### Exercise inputs
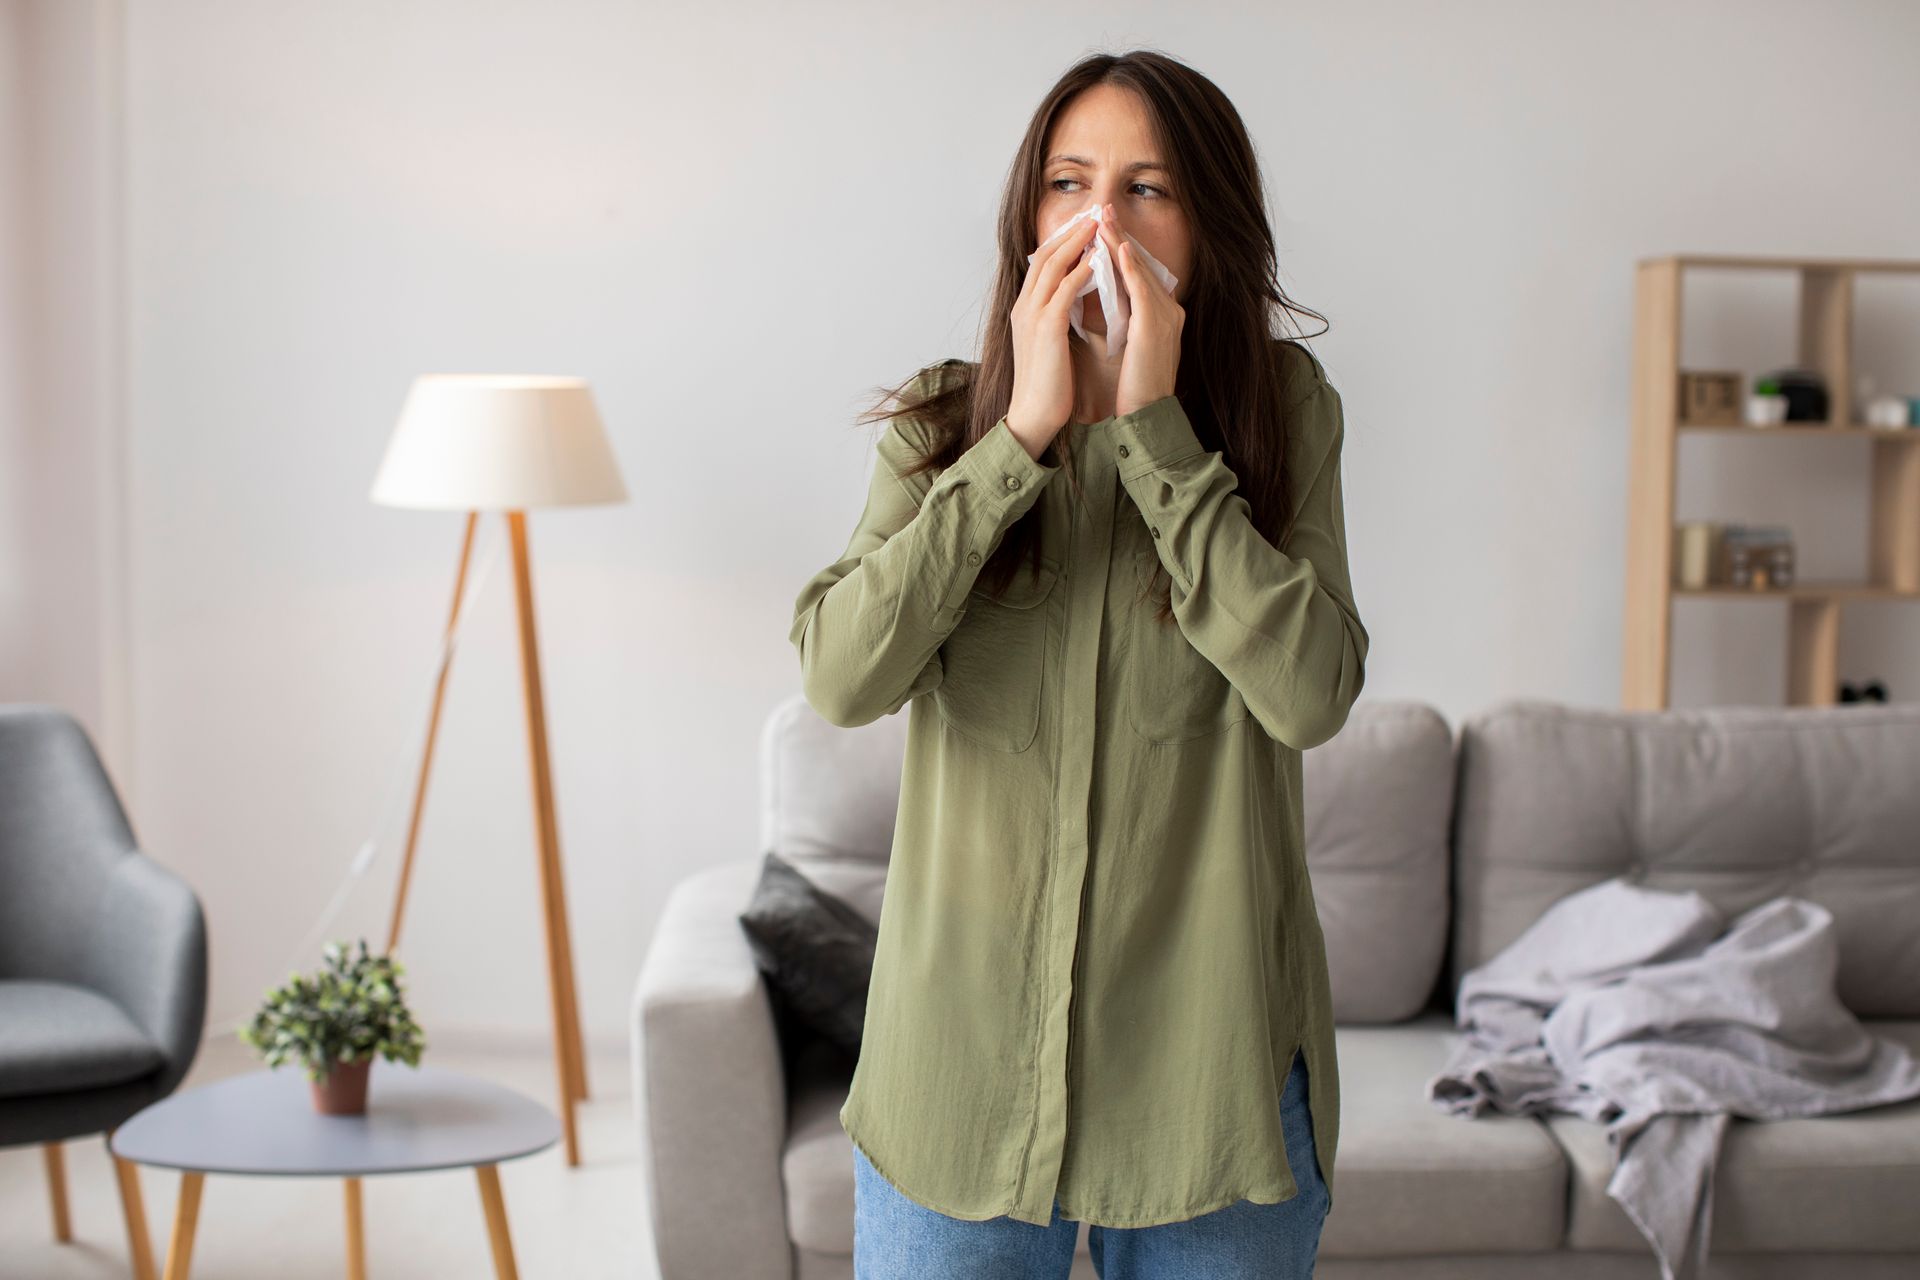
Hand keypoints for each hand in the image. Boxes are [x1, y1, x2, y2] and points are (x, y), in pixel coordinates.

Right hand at [1006, 213, 1098, 453]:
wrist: (1034, 415)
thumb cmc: (1048, 385)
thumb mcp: (1049, 344)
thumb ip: (1056, 318)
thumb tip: (1073, 303)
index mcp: (1024, 309)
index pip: (1042, 262)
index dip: (1063, 241)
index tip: (1085, 225)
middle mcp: (1024, 306)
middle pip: (1045, 255)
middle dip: (1071, 231)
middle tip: (1095, 212)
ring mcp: (1032, 315)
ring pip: (1054, 265)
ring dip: (1078, 241)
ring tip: (1099, 224)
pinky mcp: (1046, 327)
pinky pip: (1065, 289)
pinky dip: (1082, 270)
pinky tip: (1100, 259)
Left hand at [1098, 211, 1183, 416]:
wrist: (1148, 416)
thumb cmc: (1134, 387)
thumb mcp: (1126, 345)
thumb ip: (1118, 318)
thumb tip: (1095, 299)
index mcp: (1161, 315)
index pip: (1137, 273)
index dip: (1118, 247)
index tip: (1100, 226)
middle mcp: (1169, 311)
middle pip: (1139, 265)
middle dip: (1118, 236)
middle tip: (1102, 209)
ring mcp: (1166, 317)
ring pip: (1140, 272)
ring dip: (1120, 243)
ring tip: (1103, 219)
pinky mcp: (1157, 328)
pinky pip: (1143, 291)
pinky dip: (1131, 269)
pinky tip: (1118, 250)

### Work order
Output the records above exactly as they are, leaving out the pictures.

### Answer box
Hand keypoints for each hand in the image. Boxes are [x1, y1, x2, y2] and points are (x, y), in pixel coordinates.

Right hand at [1006, 213, 1098, 453]:
wrist: (1034, 415)
thumb cmc: (1048, 385)
thumb mcp: (1049, 344)
thumb ip: (1056, 318)
thumb tip: (1073, 303)
index mcp: (1024, 309)
index pip: (1042, 262)
index dip: (1063, 241)
index tip: (1085, 225)
middle mcp: (1024, 306)
middle pip: (1045, 255)
middle dip: (1071, 231)
middle tip: (1095, 212)
ring mcp: (1032, 315)
ring pip: (1054, 265)
ring dip: (1078, 241)
ring tip: (1099, 224)
pinky mcp: (1046, 327)
pinky pip: (1065, 289)
pinky dip: (1082, 270)
pinky tip: (1100, 259)
Left hand at [1098, 211, 1183, 416]:
wrist: (1148, 416)
thumb cmc: (1134, 387)
thumb mcp: (1126, 345)
thumb ip: (1118, 318)
thumb tip: (1095, 299)
index mcp: (1161, 315)
index pip: (1137, 273)
index dip: (1118, 247)
index tip: (1100, 226)
middle mcp: (1169, 311)
middle pip: (1139, 265)
middle dip: (1118, 236)
middle tip: (1102, 209)
ring mcp: (1166, 317)
ring pip: (1140, 272)
ring dip: (1120, 243)
ring tip: (1103, 219)
pinky mcp: (1157, 328)
pinky pip: (1143, 291)
pinky dip: (1131, 269)
pinky tip: (1118, 250)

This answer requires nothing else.